[課題内容 A]
周産期ボンディング障害に関する文章中の一文「妊娠判明後、その妊娠をどのように受け止めるか、そして妊娠中にうけるケアがその女性にとって満足いくものかどうかが、ボンディングを育む過程で大きく影響する。」を英語に訳してください。
[課題内容 B]
周産期ボンディング障害に関する文章で取り上げられている精神的な状態や疾患をすべて挙げてください。
[課題内容 C]
周産期ボンディング障害に関する文章を、最後の文の後から書き継いでください。

[提供文章]
○ ○ ○ ○
周産期ボンディング障害について
メカニズム
その女性が妊娠をどのように受け止めているか、は重要。
妊娠に対する否定的な感情、態度は、産後のボンディング障害に関連。
母親となる女性は 妊娠期から ボンディングを育む。
妊娠判明後、その妊娠をどのように受け止めるか、そして妊娠中にうけるケアがその女性にとって満足いくものかどうかが、ボンディングを育む過程で大きく影響する。
帝王切開分娩かどうか、も関連する。
母親の抑うつ状態とボンディング障害については多くの研究があり、その多くで相関がある。
ただその両者の因果関係は明らかではない。
産褥精神病よりも産後うつの方が、ボンディング障害に関連する。
産後の不安障害もボンディング障害と相関。また妊娠中の不安も産後のボンディングに関連。
PTSDとの関連は不明確。
子どもが女児であること、NICU入室率も関連。
○ ○ ○ ○
[提示データ]
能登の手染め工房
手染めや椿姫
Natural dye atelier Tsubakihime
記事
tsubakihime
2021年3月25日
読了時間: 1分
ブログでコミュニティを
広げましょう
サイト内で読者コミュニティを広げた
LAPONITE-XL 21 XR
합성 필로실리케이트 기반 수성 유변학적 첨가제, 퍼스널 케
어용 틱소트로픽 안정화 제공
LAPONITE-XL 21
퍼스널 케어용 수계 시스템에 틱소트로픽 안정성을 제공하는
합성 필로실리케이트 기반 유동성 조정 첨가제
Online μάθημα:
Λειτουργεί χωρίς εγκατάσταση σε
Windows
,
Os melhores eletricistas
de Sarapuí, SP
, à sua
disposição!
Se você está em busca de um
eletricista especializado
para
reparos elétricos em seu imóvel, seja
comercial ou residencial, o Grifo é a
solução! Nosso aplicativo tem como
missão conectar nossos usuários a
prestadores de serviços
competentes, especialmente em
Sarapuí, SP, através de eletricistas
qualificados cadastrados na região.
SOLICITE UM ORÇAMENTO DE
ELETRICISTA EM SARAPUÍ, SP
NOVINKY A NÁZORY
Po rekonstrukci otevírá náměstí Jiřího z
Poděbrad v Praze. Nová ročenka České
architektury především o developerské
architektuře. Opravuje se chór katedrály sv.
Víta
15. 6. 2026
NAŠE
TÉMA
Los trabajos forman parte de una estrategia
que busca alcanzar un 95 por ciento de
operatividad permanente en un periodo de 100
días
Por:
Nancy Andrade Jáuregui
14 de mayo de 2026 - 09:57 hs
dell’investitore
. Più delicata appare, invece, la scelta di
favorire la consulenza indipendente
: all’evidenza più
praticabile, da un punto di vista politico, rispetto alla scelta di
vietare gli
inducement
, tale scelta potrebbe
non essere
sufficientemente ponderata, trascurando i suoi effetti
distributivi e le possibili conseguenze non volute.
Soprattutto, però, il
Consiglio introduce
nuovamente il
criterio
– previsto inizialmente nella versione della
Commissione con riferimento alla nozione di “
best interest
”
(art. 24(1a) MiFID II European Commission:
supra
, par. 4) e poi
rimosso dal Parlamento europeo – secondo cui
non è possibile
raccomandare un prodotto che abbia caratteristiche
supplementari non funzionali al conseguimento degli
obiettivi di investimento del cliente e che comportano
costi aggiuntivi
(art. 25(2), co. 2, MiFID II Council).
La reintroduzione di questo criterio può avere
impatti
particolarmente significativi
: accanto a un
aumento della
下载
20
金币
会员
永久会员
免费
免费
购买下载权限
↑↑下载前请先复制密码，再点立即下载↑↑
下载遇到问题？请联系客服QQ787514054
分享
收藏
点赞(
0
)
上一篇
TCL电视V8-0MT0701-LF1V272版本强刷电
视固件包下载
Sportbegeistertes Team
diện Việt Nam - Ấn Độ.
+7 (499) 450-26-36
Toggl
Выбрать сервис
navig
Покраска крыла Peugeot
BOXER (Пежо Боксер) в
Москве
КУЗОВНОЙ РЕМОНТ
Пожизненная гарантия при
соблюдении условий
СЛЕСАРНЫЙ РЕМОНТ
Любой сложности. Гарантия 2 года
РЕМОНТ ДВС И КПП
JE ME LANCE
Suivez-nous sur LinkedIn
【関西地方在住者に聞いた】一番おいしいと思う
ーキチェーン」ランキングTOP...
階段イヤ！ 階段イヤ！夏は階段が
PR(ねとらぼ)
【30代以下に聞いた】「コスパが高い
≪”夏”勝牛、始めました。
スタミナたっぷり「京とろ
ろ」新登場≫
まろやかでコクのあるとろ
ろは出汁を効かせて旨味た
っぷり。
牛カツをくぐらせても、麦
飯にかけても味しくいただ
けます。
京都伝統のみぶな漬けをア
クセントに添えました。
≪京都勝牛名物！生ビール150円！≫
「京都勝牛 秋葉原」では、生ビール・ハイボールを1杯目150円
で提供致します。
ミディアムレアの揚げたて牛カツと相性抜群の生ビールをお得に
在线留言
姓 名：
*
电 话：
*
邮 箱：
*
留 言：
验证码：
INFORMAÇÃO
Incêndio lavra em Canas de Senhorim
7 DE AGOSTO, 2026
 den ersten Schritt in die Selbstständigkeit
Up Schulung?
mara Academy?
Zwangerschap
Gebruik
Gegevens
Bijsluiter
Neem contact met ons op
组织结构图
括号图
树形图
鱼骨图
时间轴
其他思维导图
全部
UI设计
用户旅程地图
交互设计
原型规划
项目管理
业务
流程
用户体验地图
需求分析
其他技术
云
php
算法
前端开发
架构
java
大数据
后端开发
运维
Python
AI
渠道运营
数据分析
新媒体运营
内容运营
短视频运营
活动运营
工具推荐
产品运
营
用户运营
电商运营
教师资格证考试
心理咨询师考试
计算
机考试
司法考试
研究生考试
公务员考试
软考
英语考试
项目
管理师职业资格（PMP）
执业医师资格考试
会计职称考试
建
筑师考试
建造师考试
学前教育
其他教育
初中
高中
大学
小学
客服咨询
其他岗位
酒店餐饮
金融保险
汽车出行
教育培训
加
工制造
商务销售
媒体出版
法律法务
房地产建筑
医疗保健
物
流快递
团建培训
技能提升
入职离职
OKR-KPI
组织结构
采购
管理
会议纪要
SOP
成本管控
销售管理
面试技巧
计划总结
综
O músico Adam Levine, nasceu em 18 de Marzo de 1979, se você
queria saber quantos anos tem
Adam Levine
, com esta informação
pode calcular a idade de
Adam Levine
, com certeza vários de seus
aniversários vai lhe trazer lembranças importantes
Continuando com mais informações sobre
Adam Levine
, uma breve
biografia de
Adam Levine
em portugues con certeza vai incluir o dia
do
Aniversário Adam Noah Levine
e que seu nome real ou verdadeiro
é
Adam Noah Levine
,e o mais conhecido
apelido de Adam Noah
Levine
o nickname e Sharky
○ ○ ○ ○
[課題の結果 A]
After a pregnancy is confirmed, how the woman receives that pregnancy, and whether the care she receives during pregnancy is satisfactory to her, greatly influence the process of nurturing bonding.

[課題の結果 B]
- 母親の抑うつ状態
- 産褥精神病
- 産後うつ
- 産後の不安障害
- 妊娠中の不安
- PTSD

[課題の結果 C]
神経質で気難しい赤ちゃんであるという評価が、ボンディング障害と関連。
子どものもつ気質的な特徴は子供の睡眠パターンにも関連し、ボンディングにネガティブな影響を与える。
低学歴、若年、貧困、未婚の母、などの社会背景もボンディング障害の予測因子。
子どもの数が多いほどボンディングがよい。
パートナーとの関係性が不良な場合、ボンディングも不良。
母親自身がどのようか養育をうけてきたか、また母親自身のパーソナリティも関連。
ボンディング障害には明確な診断基準がなく、また確立された治療法もない。
カンガルーケアなどのskin–to skin contactが有効という報告はあるが、明らかではない。
ソーシャルサポートが乏しいとボンディングが悪いという報告があり、ソーシャルサポートの充実は有効かもしれない。
現時点での治療としては、行動療法的なカンガルーケアを中心とした育児支援やペアレンティングトレーニングを行い、同時並行で個別の心理療法。
多職種連携を基本としつつ、個別のアプローチが必要。
急性期医療が重要。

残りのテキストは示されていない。